You think you know zombie fiction. But you don’t. Just look no further than The Infects by Sean Beaudoin, a genre-bending twist on the uber-popular zombie theme that will warp your sensibilities about the walking dead.
Teenage angst and sexuality collide with chicken guts and reanimated corpses for an explosively hilarious and twisted tale that completely reinvents the zombie genre.
Seventeen-year-old Nero is stuck in the wilderness with a bunch of other juvenile delinquents on an “Inward Trek.” As if that weren’t bad enough, his counselors have turned into flesh-eating maniacs overnight and are now chowing down on his fellow miscreants. As in any classic monster flick worth its salted popcorn, plentiful carnage sends survivors rabbiting into the woods while the mindless horde of “infects” shambles, moans, and drools behind. Of course, these kids have seen zombie movies. They generate “Zombie Rules” almost as quickly as cheeky remarks, but attitude alone can’t keep the biters back.
Serving up a cast of irreverent, slightly twisted characters, an unexpected villain, and an ending you won’t see coming, here is a savvy tale that that’s a delight to read—whether you’re a rabid zombie fan or freshly bitten—and an incisive commentary on the evil that lurks within each of us.
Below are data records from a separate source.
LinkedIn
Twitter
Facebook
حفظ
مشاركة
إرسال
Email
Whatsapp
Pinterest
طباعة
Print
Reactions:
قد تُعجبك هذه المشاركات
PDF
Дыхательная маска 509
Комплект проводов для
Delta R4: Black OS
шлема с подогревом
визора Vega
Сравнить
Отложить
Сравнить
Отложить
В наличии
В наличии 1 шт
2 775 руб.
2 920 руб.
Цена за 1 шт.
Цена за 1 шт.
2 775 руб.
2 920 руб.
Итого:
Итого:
The Infects is a twisted book. A twisted story. And containing many sick and twisted scenes. But you should expect nothing less from the author of You Killed Wesley Payne — and so things like sexy, wound-licking naked zombie chicks and killer buckets of fried chicken somehow make sense in the warped, twisted world Beaudoin has created.
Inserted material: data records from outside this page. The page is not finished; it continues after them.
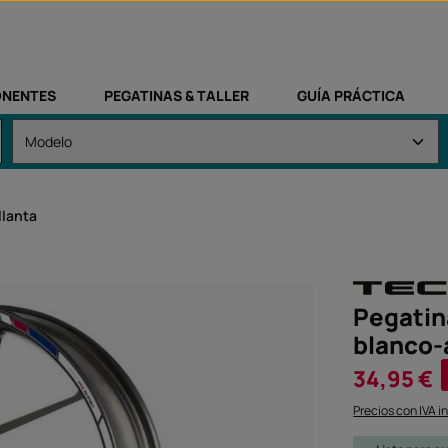
NENTES
PEGATINAS & TALLER
GUÍA PRÁCTICA
llanta
Pegatin
blanco-
Precio de vent
34,95 €
Precios con IVA i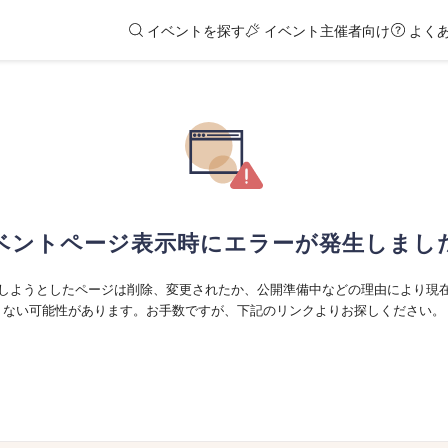
イベントを探す
イベント主催者向け
よく
ベントページ表示時にエラーが発生しまし
しようとしたページは削除、変更されたか、公開準備中などの理由により現
ない可能性があります。お手数ですが、下記のリンクよりお探しください。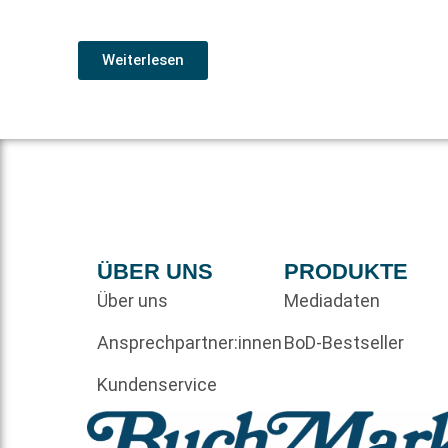
Weiterlesen
ÜBER UNS
PRODUKTE
Über uns
Mediadaten
Ansprechpartner:innen
BoD-Bestseller
Kundenservice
He has brilliantly tackled a story about troubled teens and submerged into a live or die or becoming living dead scenario that turns the classic zombie rules on their head. He even cleverly interjects his manuscript with “Zombrules” that both pay homage to and shatter what popular culture has crafted as “zombie lore” up to now.
And the ending. Man, what a kicker. The Infects is in stores now.